"Lala!" teriak Velo mencari sang kembaran di kamar dengan nuansa alam.
"Lala!" teriak Velo lagi.
"Iya... iya apa si Velo?" sahut Lala keluar dari kamar mandi yang ada di kamarnya tersebut.
"Buruan pake baju, ingatkan hari ini kita mau belanja peralatan sekolah?!"
"Iya Lala inget kok."
"Kalo inget kenapa lambat banget si, sini aku pakein bajunya," ujar Velo gemas melihat pergerakan kembarannya yang begitu lamban membuat dirinya menjadi greget sendiri dan mengambil pakaian sang kakak.
"Apaan si, Lala udah gede! Velo keluar aja sana," usir Lala mendorong tubuh Velo yang sedikit lebih besar darinya.

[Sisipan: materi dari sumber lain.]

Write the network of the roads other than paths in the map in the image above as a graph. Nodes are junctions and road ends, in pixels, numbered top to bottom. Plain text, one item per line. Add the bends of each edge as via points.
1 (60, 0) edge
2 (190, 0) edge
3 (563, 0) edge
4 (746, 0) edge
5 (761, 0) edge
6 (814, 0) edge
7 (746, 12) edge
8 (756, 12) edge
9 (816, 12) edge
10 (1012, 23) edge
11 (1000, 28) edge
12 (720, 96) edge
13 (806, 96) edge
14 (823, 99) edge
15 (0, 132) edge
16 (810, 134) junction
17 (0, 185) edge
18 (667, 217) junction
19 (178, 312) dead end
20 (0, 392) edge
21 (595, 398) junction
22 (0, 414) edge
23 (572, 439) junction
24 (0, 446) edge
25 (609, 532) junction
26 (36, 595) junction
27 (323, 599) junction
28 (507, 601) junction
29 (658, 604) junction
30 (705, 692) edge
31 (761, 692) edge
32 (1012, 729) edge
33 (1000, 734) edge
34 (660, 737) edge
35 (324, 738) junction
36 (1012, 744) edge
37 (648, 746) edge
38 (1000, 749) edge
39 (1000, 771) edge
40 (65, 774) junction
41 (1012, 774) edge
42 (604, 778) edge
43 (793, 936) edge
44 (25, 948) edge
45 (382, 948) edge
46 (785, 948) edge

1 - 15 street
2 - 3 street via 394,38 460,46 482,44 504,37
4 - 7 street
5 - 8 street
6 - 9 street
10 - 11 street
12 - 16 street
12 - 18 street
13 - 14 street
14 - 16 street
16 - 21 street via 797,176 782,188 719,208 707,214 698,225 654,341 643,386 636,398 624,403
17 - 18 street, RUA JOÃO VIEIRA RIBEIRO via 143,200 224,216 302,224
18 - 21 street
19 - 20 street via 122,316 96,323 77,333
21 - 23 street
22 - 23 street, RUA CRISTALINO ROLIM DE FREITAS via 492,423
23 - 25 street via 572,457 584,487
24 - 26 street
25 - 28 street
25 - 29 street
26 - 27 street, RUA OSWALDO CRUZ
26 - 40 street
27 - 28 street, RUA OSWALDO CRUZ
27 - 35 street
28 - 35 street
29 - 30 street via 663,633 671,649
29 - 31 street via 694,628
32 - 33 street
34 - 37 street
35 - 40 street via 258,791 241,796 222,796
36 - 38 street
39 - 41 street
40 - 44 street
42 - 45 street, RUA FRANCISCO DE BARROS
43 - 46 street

"Makanya cepetan," dengus Velo kesal menunggu Lala yang begitu lama.
"Iya... iya, Velo cerewet." Belum sempat Velo untuk mengomel kembali, pintu kamar Lala sudah di tutup oleh sang empu pemilik kamar tersebut.
Setelah kejadian Lala yang di perhatikan di toko kue Bibi beberapa hari yang lalu, ia jadi merasa seperti di perhatikan terus-terusan tiap harinya. Namun, ketika Lala mengedarkan pandangannya pria itu tak kunjung ia temukan membuat dirinya menjadi merinding sendiri. Sama halnya seperti sekarang ini, ketika dirinya sedang berganti pakaian, Lala merasa ada orang yang sedang melihat ke arahnya.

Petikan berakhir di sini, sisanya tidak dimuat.